So glad i've found you all to talk to, I have always stuck up for my mother but now at 29 I think i'm starting to see things as they really are.
I am adopted (from a baby) my dad is a wonderful man who I never have a cross word with, he is laid back, not a worrier and always has great advice, this sounds awful but I think if mum was not here me and him would have an even better relationship because she is so jealous, I cant even have a conversation with him without her wanting to know what it is about, over the years I think she has bossed him to the point where he just accepts it.
When I was growing up my mother would 'crack' me (until well into teenage years) usually around head when I was 'naughty' I cant even discuss this with her and tbh ive come to let it go I even think she would deny it now, but from this early age I think this has instilled a sense of 'fear' around my mother.She is on the whole negative, miserable, calls everyone, falls out with people and is very jealous of things unless they are on her terms.
She also has a strange opposite side? one that will do anything for anyone, they have helped me financially with my business and will come into work to help but not accept any wage, but then she will use things against you and be a martyr over it.
For the last four years I have managed to shield my husband from her nasty side but sure enough now cracks are starting to show as she doesn't like him having an opinion on work or basically anything...
She is super jealous of any time spent with the in laws and you can almost sense her totting up the time we have spent with them v her, I think if we had children the sharing of any care would be an absolute nightmare.

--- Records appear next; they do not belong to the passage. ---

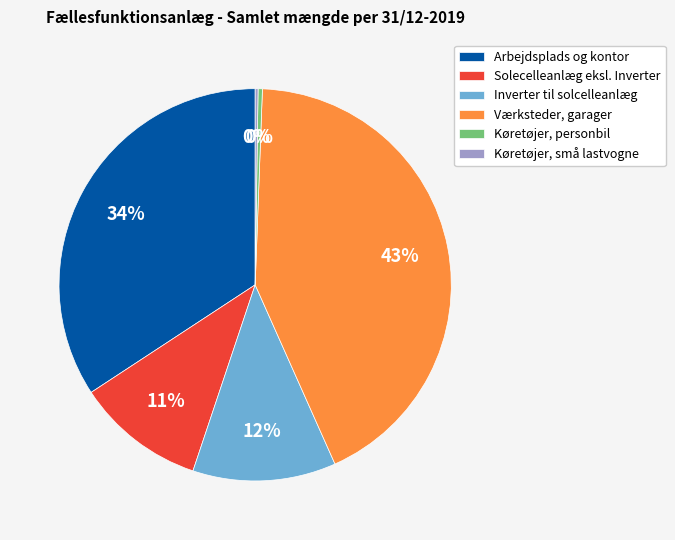

Which category has the biggest portion of the pie?

Værksteder, garager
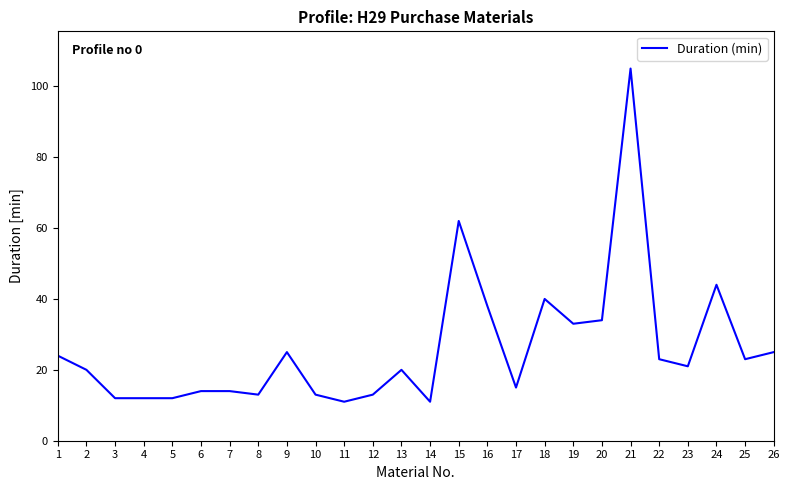

What is the difference between the maximum and minimum values?

94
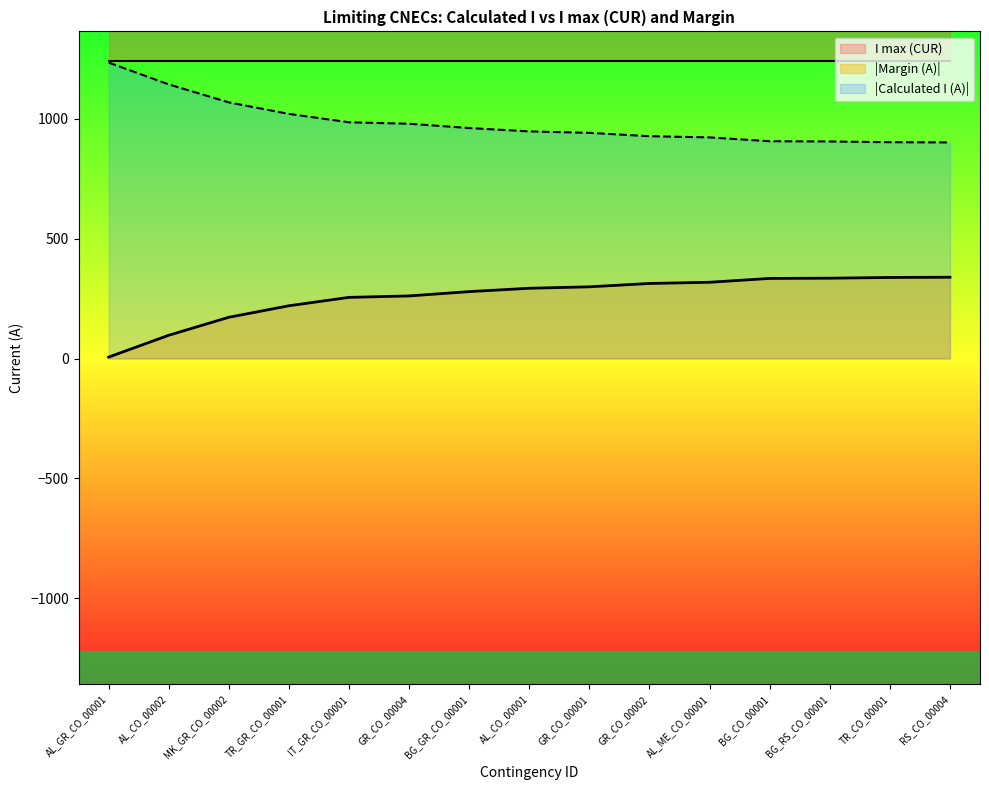

What position from the left is GR_CO_00002?

10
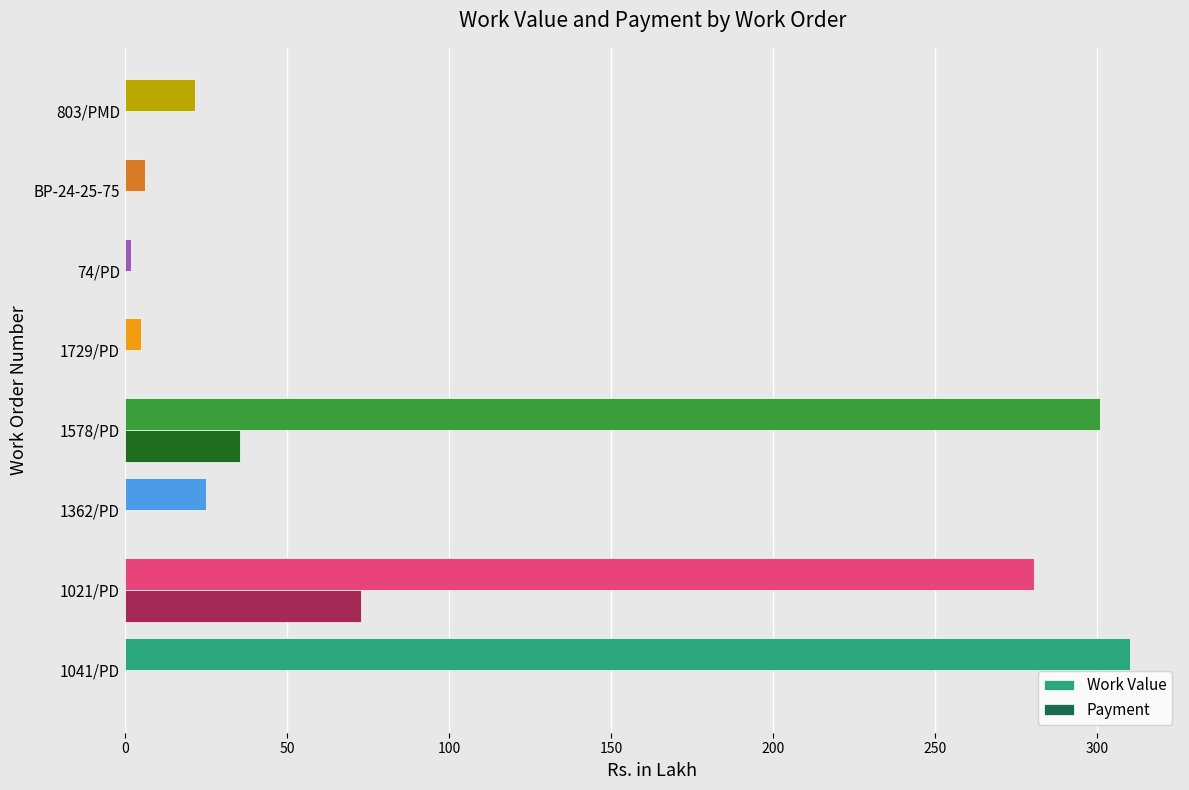

What is the sum of all Work Value values?

950.6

The trouble is my mum is turning into my nan who was very strict not very showing of love etc, I want to help her but is she just programmed to be like this?
She is hard to talk to and flies of the handle usually ending up in bursting into tears being the victim, I feel guilty etc etc.
The power that she has is basically quite shocking and when I know she is unhappy or likely to fly off the handle I feel physically ill.
I dont want to cut of contact, any help or advice would be greatly received thanks guys!